- Born: May 31, 1969 Hrodna, Belarusian SSR
- Education: University of Hrodna
- Known for: Research on Belarusian heraldry

= Aliaksei Shalanda =

Aliaksei Shalanda, Candidate of Sciences (Аляксей Шаланда, born 31 May 1969), is a Belarusian historian and heraldist.

==Biography==

A. Shalanda was born in Hrodna and graduated from the University of Hrodna in 1993. In 2000 he received his Candidate of Sciences title, (dissertation thesis: Heraldry of the nobility of Belarus in the second half of 16th century - 18th century, Шляхецкая геральдыка Беларусі ў другой палове ХVІ–ХVІІІ ст.).

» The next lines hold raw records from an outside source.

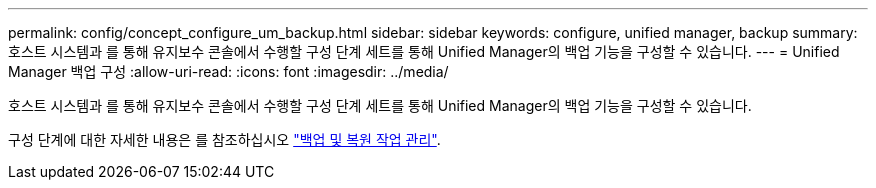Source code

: ---
permalink: config/concept_configure_um_backup.html 
sidebar: sidebar 
keywords: configure, unified manager, backup 
summary: 호스트 시스템과 를 통해 유지보수 콘솔에서 수행할 구성 단계 세트를 통해 Unified Manager의 백업 기능을 구성할 수 있습니다. 
---
= Unified Manager 백업 구성
:allow-uri-read: 
:icons: font
:imagesdir: ../media/


[role="lead"]
호스트 시스템과 를 통해 유지보수 콘솔에서 수행할 구성 단계 세트를 통해 Unified Manager의 백업 기능을 구성할 수 있습니다.

구성 단계에 대한 자세한 내용은 를 참조하십시오 link:..//health-checker/concept_manage_backup_and_restore_operations.html["백업 및 복원 작업 관리"].
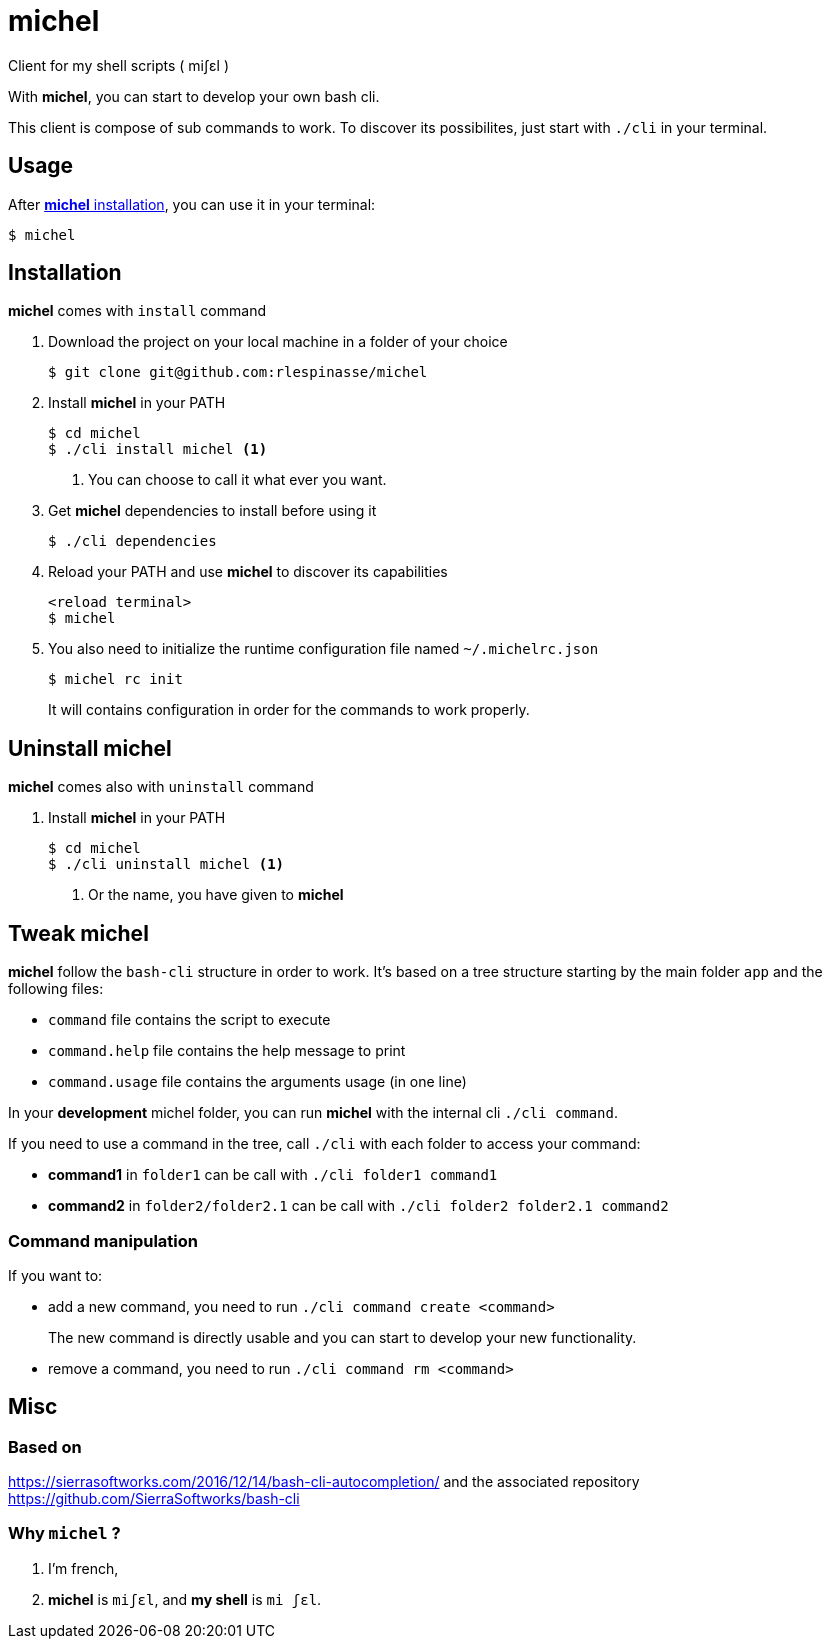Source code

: = michel

Client for my shell scripts ( miʃɛl )

With **michel**, you can start to develop your own bash cli.

This client is compose of sub commands to work.
To discover its possibilites, just start with `./cli` in your terminal.

== Usage

After <<Installation,**michel** installation>>, you can use it in your terminal:

[source,shell]
----
$ michel
----

== Installation

**michel** comes with `install` command

. Download the project on your local machine in a folder of your choice
+
[source,shell]
----
$ git clone git@github.com:rlespinasse/michel
----

. Install **michel** in your PATH
+
[source,shell]
----
$ cd michel
$ ./cli install michel <1>
----
+
<1> You can choose to call it what ever you want.

. Get **michel** dependencies to install before using it
+
[source,shell]
----
$ ./cli dependencies
----

. Reload your PATH and use **michel** to discover its capabilities
+
[source,shell]
----
<reload terminal>
$ michel
----

. You also need to initialize the runtime configuration file named `~/.michelrc.json`
+
[source,shell]
----
$ michel rc init
----
+
It will contains configuration in order for the commands to work properly.

== Uninstall michel

**michel** comes also with `uninstall` command

. Install **michel** in your PATH
+
[source,shell]
----
$ cd michel
$ ./cli uninstall michel <1>
----
<1> Or the name, you have given to **michel**

== Tweak michel

**michel** follow the `bash-cli` structure in order to work.
It's based on a tree structure starting by the main folder `app` and the following files:

* `command` file contains the script to execute
* `command.help` file contains the help message to print
* `command.usage` file contains the arguments usage (in one line)

In your **development** michel folder, you can run **michel** with the internal cli `./cli command`.

If you need to use a command in the tree, call `./cli` with each folder to access your command:

* **command1** in `folder1` can be call with `./cli folder1 command1`
* **command2** in `folder2/folder2.1` can be call with `./cli folder2 folder2.1 command2`

=== Command manipulation

If you want to:

* add a new command, you need to run `./cli command create <command>`
+
The new command is directly usable and you can start to develop your new functionality.

* remove a command, you need to run `./cli command rm <command>`

== Misc

=== Based on

https://sierrasoftworks.com/2016/12/14/bash-cli-autocompletion/ 
and the associated repository https://github.com/SierraSoftworks/bash-cli

=== Why `michel` ?

. I'm french,
. *michel* is `miʃɛl`, and *my shell* is `mi ʃɛl`.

Since 2008, A. Shalanda has been working at the Institute of History of the National Academy of Sciences of Belarus. In 2010-2012 he was head of the Heraldry and Numismatics Sector of the Special Historical Research and Informational-Analytical Work Department of the institute. Since 2012, he has been Head of the Special Historical Research and Informational-Analytical Work Department.

In 2015–2020, he was Head of Department of Genealogy, Heraldry and Numismatics of the Institute of History of the National Academy of Sciences of Belarus.

In December 2020, the Department of Heraldry, Genealogy and Numismatics led by Professor Aliaksei Shalanda was closed and he himself along several of his colleagues was fired, allegedly for supporting nationwide protests against the regime of Alexander Lukashenko that followed a controversial presidential election in August 2020. A. Shalanda gave his expert opinion on the request of a court regarding the historical white-red-white flag of Belarus, a popular protest symbol, pointing out that there was no ground for the police to prosecute citizens for the public display of the flag. The firing of Professor Shalanda and his colleagues was met with criticism from the Belarusian academic community, which in its collective statements, such as the Appeal Against Repressions.

==Selected works==

- Сімвалы і гербы зямель Беларусі ў Х–ХVІІІ ст. геральдычна-сфрагістычныя нарысы [Symbols and coats of arms of the lands of Belarus in the 10th-18th centuries], 2012.
- Таямнічы свет беларускіх гербаў. Шляхецкая геральдыка Вялікага княства Літоўскага [The mysterious world of Belarusian coats of arms. The heraldry of the nobility of the Grand Duchy of Lithuania], 2014.
- Код Францішка Скарыны. Геральдычныя матэрыялы ў пражскіх і віленскіх выданнях беларускага першадрукара [The Code of Frantsishak Skaryna. Heraldic materials in the Prague and Vilnius publishings of the Belarusian book printer], 2017.